Belthran parve non dargli peso. «Non capisco. È un uomo o un manichino?», mormorò.
«Puoi risparmiarti le provocazioni. Temporeggiare non ti farà fare bella figura, né ti aiuterà a mettermi in cattiva in luce.»
Soltanto allora il mezzelfo si riscosse. «Non parlavo di te», disse come se nulla fosse; aveva di nuovo quell'aria sorniona e indecifrabile.
«Sto cercando di capire chi o cosa ho appena avvistato.
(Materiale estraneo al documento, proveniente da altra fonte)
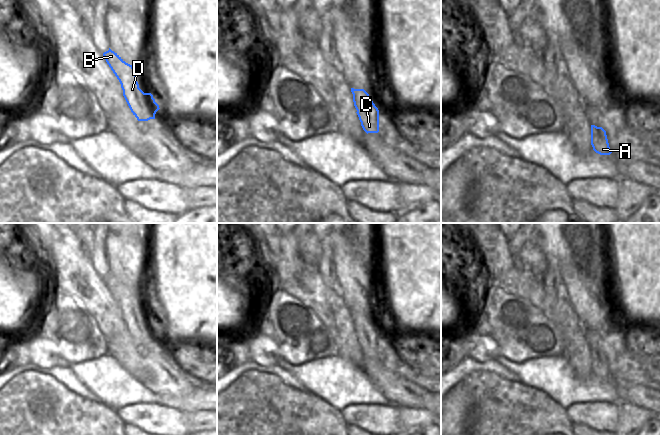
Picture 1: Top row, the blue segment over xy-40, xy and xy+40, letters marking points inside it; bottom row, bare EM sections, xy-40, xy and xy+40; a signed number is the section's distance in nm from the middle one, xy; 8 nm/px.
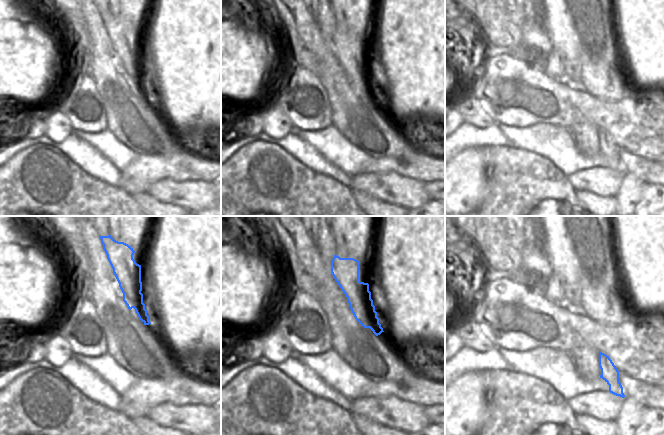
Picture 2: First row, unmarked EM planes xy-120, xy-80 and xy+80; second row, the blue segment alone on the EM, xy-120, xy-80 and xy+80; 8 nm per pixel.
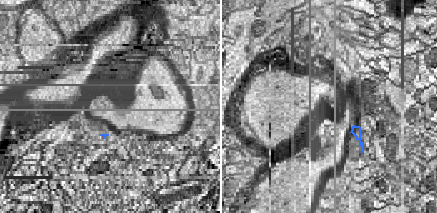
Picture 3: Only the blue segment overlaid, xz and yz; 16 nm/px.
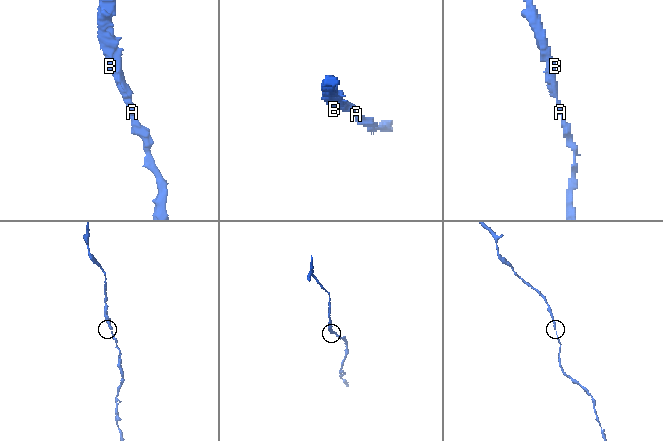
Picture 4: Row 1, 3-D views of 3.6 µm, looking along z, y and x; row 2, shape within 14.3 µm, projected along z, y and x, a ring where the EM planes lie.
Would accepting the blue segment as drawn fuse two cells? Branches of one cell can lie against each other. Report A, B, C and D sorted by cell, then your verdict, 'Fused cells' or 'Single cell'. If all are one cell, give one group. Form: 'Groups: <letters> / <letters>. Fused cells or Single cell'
Groups: A B C D. Single cell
Forse non ti interessa più sapere cosa sta succedendo in queste terre, ora che hai l'opportunità di mettermi un cappio al collo, ma ti ricordo che io sono ancora in servizio.»
Allora molti tra i presenti lo imitarono, ma nessuno vide alcunché di insolito.
Numitor cominciò a spazientirsi. «Non vedo niente», annunciò, «tranne qualcuno messo alle strette, e che non sa più cosa inventarsi. Stai diventando patetico, Belthran.»
«È un uomo.»
Una mano tremante si levò dal seggio di pietra che li sovrastava; il giovane appostato su di esso si era appena mosso.
«È malato», lamentò quanto restava di lui; «e ha un cavallo malato. Vengono verso di noi.»